■ **JOB**:
Reproduce the text of all the records below line for line, leaving out the pictures.
DATASET EXTRACT below:
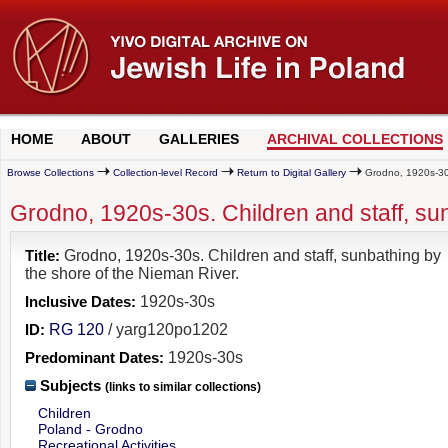
HOME
ABOUT
GALLERIES
ARCHIVAL COLLECTIONS
Browse Collections
Collection-level Record
Return to Digital Gallery
Grodno, 1920s-30s.
Grodno, 1920s-30s. Children and staff, su
Title:
Grodno, 1920s-30s. Children and staff, sunbathing by
the shore of the Nieman River.
Inclusive Dates:
1920s-30s
ID:
RG 120
/ yarg120po1202
Predominant Dates:
1920s-30s
Subjects
(links to similar collections)
Children
Poland - Grodno
Recreational Activities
End of DATASET EXTRACT.
■ **TASK RESPONSE**:
HOME
ABOUT
GALLERIES
ARCHIVAL COLLECTIONS
Browse Collections
Collection-level Record
Return to Digital Gallery
Grodno, 1920s-30s.
Grodno, 1920s-30s. Children and staff, su
Title:
Grodno, 1920s-30s. Children and staff, sunbathing by
the shore of the Nieman River.
Inclusive Dates:
1920s-30s
ID:
RG 120
/ yarg120po1202
Predominant Dates:
1920s-30s
Subjects
(links to similar collections)
Children
Poland - Grodno
Recreational Activities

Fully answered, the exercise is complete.